3) Closing costs may be covered

FHA loans San Diego allow sellers, builders and lenders to pay some of the borrower’s closing costs, such as an appraisal, credit report or title expenses. A builder might offer to pay closing costs as an inducement for the borrower to buy a new home. If willing to pay closing costs, lenders typically charge at a higher interest rate on the loan. Borrowers are able to use the good faith estimate of closing costs, known as the GFE, to compare interest rates and closing costs on separate loans and figure out which option is best.

4) Lender must be FHA-approved

The FHA is not a lender, but rather an insurance fund. Therefore borrowers need to obtain their loan through an FHA-approved lender (as opposed to directly from the FHA). Unfortunately, not all FHA-approved lenders offer the same interest rate and costs, even if on the same FHA loan. Costs, services and underwriting standards will vary among lenders or mortgage brokers, so it’s important for borrowers to shop around.

5) Mortgage insurance is a must

There are two mortgage insurance premiums are required on all FHA loans San Diego, CA. The upfront premium is 1.75 percent of the loan amount and is paid when the borrower obtains the loan. It also can be financed as part of the loan amount. The second is the annual premium, which varies based on several factors. The length of the loan, the amount borrowed and the initial loan-to-value ratio (LTV).
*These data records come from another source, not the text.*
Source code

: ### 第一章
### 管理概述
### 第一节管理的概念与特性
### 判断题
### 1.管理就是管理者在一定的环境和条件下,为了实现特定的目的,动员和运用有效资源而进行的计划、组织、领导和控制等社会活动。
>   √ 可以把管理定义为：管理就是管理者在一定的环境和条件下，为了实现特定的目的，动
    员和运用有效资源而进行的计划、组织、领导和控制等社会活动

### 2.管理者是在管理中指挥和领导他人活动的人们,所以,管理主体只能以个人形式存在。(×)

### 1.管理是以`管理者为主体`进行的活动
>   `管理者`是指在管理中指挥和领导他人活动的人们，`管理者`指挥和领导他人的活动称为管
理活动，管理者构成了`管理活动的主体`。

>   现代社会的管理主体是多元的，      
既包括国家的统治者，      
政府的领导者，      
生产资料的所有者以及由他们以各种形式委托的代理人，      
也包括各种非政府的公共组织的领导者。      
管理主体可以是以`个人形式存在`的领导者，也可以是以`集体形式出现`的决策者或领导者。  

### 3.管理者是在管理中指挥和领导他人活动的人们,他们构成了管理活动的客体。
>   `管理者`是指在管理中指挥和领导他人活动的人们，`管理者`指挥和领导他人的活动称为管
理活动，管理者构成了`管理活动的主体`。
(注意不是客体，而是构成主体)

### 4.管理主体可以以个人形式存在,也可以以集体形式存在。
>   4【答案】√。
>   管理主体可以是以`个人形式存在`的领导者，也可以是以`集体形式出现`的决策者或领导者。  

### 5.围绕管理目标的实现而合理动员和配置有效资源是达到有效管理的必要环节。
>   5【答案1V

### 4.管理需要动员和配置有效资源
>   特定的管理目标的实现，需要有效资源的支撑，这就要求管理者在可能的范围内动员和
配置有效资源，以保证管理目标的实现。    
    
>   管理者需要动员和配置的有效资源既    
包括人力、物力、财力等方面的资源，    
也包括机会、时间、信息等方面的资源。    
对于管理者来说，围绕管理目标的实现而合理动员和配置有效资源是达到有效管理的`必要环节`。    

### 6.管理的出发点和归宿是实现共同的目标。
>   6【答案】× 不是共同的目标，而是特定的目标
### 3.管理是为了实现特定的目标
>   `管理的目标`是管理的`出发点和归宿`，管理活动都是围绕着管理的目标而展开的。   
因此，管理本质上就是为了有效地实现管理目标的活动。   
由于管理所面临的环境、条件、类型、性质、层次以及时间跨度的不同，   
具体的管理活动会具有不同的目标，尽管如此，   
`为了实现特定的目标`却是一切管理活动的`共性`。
The current annual premiums for loans less than $625,500 are:
• 15-year loan, LTV more than 90 percent: 0.70 percent
• 15-year loan, LTV 90 percent or less: 0.45 percent
• 30-year loan, LTV more than 95 percent: 1.35 percent
• 30-year loan, LTV 95 percent or less: 1.3 percent
Geist believes, “The perception is that that sounds expensive.” However, Geist adds, “borrowers need to compare the FHA-insured loan to a loan that’s not FHA-insured (and consequently requires a much larger down payment). In many cases, the FHA loan is still the best choice.”

6) Extra cash available for repair

For borrowers that need extra cash in order to make repairs to their homes, there is a special FHA loan product. The chief benefit of this type of loan, which is called a 203(k), is that the loan amount is based not on the current appraised value of the home, but on the expected value after the repairs are completed. “A so-called “streamlined” 203(k) allows the borrower to finance up to $35,000 in nonstructural repairs, such as painting and replacing cabinets or fixtures,” Geist says.

7) Financial hardship relief allowed

FHA insurance is not intended to be a quicker way out for borrowers who feel unhappy about their mortgage payments. However, loan servicers can offer some relief to borrowers who have an FHA-insured loan, who have suffered a serious financial hardship and are struggling to make their payments. That relief might be a temporary period of forbearance. A loan modification that would lower the interest rate or extend the payback period, or a deferral of part of the loan balance at no interest.